At Cattleman’s Steakhouse rustle up some Texas barbeque at Indian Cliffs Ranch. The Ranch boasts a zoo, playground, and hayrides into the desert where several Western movies were filmed.
Head to La Malinche for traditional Mexican food. This iconic eatery is on North Mesa Street across from San Jacinto Plaza. The lunch special includes soup, rice and a hearty main course.
Drink
Coffee Box, located near the San Jacinto Plaza, is a funky coffee bar serving custom drinks and homemade pastries.
L&J Café is an El Paso landmark. The family-owned eatery has served authentic Mexican food and drink since 1927, and is famous for its divine margaritas.
Stay
Hotel Indigo El Paso is a great option in downtown El Paso. Among its charms is a lovely pool and outdoor bar.

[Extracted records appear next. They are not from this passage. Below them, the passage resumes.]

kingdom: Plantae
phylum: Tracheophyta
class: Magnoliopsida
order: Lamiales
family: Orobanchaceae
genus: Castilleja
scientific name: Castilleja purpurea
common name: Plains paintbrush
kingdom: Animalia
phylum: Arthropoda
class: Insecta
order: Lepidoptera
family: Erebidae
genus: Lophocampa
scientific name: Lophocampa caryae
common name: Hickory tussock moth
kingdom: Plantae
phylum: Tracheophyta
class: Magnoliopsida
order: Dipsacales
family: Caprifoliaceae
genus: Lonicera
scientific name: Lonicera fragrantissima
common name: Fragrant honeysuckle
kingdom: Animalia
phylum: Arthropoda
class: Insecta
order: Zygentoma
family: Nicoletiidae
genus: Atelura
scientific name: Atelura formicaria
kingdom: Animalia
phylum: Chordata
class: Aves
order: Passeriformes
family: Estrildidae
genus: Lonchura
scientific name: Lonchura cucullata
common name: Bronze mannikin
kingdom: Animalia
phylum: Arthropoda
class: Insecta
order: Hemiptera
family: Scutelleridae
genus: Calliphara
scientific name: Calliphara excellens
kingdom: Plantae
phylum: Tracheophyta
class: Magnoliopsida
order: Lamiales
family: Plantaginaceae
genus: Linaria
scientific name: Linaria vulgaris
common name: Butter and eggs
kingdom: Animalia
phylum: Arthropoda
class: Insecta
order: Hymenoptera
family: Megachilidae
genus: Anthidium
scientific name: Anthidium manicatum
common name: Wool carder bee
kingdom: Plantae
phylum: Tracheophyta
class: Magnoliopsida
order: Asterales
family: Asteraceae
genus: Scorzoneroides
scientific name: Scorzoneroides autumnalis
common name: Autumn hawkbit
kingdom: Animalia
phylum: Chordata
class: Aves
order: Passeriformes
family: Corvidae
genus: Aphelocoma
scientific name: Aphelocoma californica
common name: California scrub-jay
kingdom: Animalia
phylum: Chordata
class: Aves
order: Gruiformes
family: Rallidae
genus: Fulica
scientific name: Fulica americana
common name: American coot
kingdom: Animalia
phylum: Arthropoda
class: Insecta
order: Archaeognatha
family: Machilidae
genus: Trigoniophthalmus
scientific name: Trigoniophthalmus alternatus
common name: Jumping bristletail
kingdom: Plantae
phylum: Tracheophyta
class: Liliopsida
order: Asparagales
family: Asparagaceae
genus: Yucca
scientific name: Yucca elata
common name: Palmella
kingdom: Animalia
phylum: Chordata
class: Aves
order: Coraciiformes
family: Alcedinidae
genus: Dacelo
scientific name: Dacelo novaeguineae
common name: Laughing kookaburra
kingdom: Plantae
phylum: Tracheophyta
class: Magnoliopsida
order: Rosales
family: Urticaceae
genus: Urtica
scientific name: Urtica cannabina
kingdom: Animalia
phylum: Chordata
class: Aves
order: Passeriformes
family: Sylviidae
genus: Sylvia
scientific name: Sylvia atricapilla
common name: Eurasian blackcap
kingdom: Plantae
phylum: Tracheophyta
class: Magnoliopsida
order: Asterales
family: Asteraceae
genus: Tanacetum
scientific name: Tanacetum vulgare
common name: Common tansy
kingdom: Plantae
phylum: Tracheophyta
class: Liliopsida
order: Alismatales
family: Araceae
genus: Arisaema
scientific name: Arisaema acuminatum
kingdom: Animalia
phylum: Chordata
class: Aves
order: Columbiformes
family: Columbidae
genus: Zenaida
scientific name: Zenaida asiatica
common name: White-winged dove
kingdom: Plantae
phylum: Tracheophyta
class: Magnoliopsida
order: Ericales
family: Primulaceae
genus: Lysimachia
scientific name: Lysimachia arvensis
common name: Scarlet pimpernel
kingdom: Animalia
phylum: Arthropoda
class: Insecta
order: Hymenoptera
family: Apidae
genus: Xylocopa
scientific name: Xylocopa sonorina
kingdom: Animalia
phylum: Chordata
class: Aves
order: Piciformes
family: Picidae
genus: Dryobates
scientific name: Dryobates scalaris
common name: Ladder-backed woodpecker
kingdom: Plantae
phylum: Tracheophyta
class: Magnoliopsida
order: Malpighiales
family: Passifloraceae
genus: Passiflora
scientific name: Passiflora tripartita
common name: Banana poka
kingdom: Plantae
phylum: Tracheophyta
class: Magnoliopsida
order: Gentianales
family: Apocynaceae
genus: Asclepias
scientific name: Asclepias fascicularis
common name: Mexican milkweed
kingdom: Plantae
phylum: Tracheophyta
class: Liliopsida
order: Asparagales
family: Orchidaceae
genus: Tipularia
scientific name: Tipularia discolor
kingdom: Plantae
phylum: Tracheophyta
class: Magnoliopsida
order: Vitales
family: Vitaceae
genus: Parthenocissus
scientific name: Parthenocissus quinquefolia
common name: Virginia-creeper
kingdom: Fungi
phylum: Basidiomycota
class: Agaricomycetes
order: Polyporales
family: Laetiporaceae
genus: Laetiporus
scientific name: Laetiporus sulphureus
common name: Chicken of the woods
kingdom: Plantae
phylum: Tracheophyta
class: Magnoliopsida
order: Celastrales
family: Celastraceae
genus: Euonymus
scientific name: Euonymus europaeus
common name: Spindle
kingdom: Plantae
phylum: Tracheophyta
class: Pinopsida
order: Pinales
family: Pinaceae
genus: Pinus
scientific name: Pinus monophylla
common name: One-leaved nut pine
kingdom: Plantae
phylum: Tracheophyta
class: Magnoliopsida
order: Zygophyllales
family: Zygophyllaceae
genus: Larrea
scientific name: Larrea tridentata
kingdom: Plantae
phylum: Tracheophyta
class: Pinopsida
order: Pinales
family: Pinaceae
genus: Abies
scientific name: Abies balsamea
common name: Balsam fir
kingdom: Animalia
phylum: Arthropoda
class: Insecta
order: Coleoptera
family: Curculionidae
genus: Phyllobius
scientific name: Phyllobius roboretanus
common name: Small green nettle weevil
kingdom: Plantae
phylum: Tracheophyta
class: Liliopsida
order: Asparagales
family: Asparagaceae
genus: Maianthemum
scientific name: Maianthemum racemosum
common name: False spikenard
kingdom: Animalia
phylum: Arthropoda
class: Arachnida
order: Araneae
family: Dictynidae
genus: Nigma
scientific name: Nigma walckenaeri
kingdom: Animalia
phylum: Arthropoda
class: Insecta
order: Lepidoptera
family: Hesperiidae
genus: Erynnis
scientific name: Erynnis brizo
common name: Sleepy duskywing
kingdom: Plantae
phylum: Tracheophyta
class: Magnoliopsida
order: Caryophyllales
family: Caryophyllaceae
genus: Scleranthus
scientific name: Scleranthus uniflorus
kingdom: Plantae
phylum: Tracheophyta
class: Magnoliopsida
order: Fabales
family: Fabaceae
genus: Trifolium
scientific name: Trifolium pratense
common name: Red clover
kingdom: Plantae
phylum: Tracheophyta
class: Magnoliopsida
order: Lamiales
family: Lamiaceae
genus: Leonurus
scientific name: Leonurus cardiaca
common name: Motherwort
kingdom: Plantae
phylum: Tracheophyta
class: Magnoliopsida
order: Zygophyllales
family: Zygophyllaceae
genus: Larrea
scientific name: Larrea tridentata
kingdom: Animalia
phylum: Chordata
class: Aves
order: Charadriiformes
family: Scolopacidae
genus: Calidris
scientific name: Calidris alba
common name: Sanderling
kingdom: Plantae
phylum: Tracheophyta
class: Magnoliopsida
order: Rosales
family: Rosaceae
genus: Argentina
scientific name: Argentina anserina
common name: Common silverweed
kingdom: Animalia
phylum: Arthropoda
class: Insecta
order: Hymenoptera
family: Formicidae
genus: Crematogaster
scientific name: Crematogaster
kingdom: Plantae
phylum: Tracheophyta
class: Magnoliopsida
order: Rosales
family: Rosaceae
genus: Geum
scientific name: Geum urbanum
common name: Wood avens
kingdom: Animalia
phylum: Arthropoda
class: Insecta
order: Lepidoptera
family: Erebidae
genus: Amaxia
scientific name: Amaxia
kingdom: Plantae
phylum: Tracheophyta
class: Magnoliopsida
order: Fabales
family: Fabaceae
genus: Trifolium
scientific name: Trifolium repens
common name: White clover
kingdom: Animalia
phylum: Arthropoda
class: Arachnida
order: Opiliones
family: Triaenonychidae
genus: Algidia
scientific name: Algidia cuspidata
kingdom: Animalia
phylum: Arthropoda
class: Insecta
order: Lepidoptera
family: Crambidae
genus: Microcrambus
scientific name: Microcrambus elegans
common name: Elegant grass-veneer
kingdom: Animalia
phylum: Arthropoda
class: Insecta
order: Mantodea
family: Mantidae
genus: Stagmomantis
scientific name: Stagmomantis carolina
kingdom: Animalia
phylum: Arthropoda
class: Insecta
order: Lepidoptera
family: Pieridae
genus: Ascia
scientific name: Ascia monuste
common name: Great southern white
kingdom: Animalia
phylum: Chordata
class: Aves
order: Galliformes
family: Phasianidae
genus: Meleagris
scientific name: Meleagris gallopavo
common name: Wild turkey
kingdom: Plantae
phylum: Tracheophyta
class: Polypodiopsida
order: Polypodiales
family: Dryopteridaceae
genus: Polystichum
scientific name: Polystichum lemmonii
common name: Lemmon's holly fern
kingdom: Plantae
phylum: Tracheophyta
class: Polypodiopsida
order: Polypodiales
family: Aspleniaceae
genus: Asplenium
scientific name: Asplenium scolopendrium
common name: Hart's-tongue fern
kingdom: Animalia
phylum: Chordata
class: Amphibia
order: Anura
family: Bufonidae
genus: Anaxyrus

A note about visiting Ciudad Juarez:
During the coronavirus, crossings are limited to essential travel, but before the pandemic, tourists could easily cross into Mexico by foot. By car tends to be more complicated with longer wait times, and it’s best to seek out escorted travel. Check the Visit El Paso website for more information. Ciudad Juarez features several tourist attractions for the leisure traveler, including historic cathedrals, an outdoor market, notable archaeological sites, eco-parks and the powdery-white sand banks known as the Samalayuca Dunes. Check with the U.S. Department of State for current travel advisories.